От отцов и дедов своих, наверное, унаследовал я эту счастливую способность радоваться урожаю пшеницы, летним погожим дням, переживать и испытывать самое простое и мирное на земле счастье. Никогда не отделял я себя от видимого, осязаемого, любимого мною мира – от полей и лесов, нас окружающих, от близких и родных людей, дышащих одним воздухом, одними глазами смотревшими на мир. Сверкающий мир был открыт передо мной уже в самом раннем возрасте, – мир, полный любви и солнечного света. Всё было счастливо и покойно в этом подоблачном, земном и теплом мире в природе.
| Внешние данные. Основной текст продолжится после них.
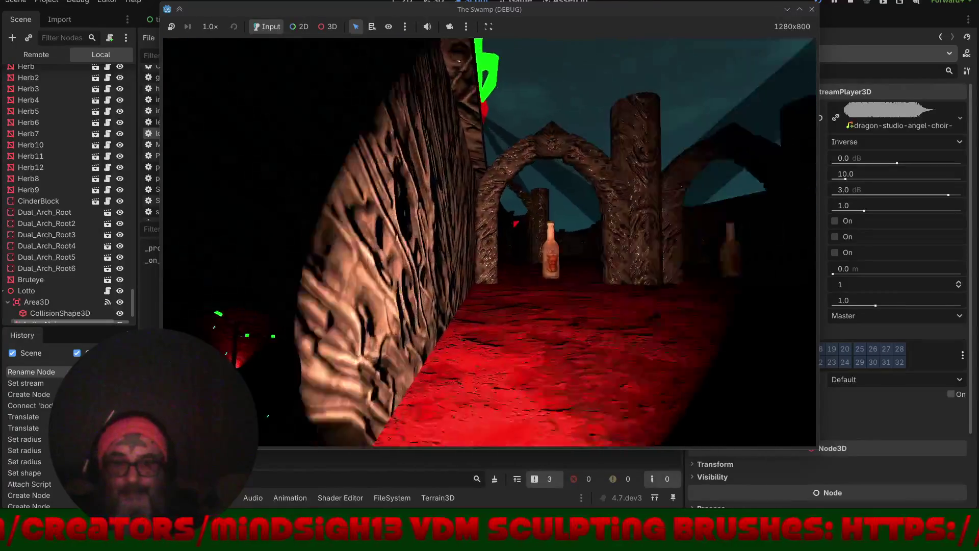
{"action": "key", "text": "w"}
И я чувствовал тогда своим худеньким детским тельцем материнское тепло Земли, ласково меня обнимавшей… Стремление к миру, к тишине зародилось и живо во мне во всей силе.
– — – — – — – — – — —
Мой путь по малой речке в зелени прибрежных кувшинок проходил мимо озера, у которого и названия-то не было: его просто называли «большой водой» и так и осталось озеро с названием «Большое».
А на берегу сидел рыболов, пожилой дед с неровной седой бородой. Как будто мне знаком был его сгорбленный профиль. Он, как и я, присевший рядом, глядел в воду на голавлей, внимательно смотрел на поплавки двух своих удочек, закреплённых на колышках на берегу. Он мял в корявых пальцах травинку. Солнце светило на его открытую седую голову, на загорелые дочерна руки.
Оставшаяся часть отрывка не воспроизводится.